Exercise aim: Return, exactly as written, every line from the first line of the data below through the line that contains "photomicrograph of human".

Supplied information:
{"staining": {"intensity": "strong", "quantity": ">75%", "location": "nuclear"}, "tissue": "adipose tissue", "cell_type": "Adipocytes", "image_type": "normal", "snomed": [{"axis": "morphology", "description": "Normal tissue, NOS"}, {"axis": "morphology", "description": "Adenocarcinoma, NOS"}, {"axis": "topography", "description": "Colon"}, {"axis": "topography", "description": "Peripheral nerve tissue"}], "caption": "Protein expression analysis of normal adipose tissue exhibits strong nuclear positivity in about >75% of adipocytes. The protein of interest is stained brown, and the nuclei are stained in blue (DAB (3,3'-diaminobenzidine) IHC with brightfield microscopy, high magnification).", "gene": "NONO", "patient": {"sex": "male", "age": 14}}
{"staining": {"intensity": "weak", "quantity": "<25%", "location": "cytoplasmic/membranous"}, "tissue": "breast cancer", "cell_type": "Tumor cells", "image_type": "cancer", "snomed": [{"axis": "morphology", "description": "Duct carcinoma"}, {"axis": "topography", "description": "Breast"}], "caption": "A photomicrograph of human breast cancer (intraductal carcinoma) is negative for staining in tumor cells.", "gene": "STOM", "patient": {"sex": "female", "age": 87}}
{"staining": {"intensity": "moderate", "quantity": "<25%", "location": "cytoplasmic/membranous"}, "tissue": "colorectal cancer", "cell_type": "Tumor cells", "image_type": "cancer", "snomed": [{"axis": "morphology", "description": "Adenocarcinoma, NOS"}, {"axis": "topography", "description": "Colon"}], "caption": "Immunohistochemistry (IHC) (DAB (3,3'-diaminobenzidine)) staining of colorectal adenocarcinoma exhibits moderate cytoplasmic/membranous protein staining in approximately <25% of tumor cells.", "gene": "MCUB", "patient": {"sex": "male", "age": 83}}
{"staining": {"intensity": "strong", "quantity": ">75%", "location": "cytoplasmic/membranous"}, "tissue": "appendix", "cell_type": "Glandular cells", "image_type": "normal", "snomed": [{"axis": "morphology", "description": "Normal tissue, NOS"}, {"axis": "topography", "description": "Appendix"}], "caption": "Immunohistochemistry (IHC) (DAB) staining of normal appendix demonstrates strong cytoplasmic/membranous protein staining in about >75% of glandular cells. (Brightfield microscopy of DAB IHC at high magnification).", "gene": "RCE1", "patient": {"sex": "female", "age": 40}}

Final answer:
{"staining": {"intensity": "strong", "quantity": ">75%", "location": "nuclear"}, "tissue": "adipose tissue", "cell_type": "Adipocytes", "image_type": "normal", "snomed": [{"axis": "morphology", "description": "Normal tissue, NOS"}, {"axis": "morphology", "description": "Adenocarcinoma, NOS"}, {"axis": "topography", "description": "Colon"}, {"axis": "topography", "description": "Peripheral nerve tissue"}], "caption": "Protein expression analysis of normal adipose tissue exhibits strong nuclear positivity in about >75% of adipocytes. The protein of interest is stained brown, and the nuclei are stained in blue (DAB (3,3'-diaminobenzidine) IHC with brightfield microscopy, high magnification).", "gene": "NONO", "patient": {"sex": "male", "age": 14}}
{"staining": {"intensity": "weak", "quantity": "<25%", "location": "cytoplasmic/membranous"}, "tissue": "breast cancer", "cell_type": "Tumor cells", "image_type": "cancer", "snomed": [{"axis": "morphology", "description": "Duct carcinoma"}, {"axis": "topography", "description": "Breast"}], "caption": "A photomicrograph of human breast cancer (intraductal carcinoma) is negative for staining in tumor cells.", "gene": "STOM", "patient": {"sex": "female", "age": 87}}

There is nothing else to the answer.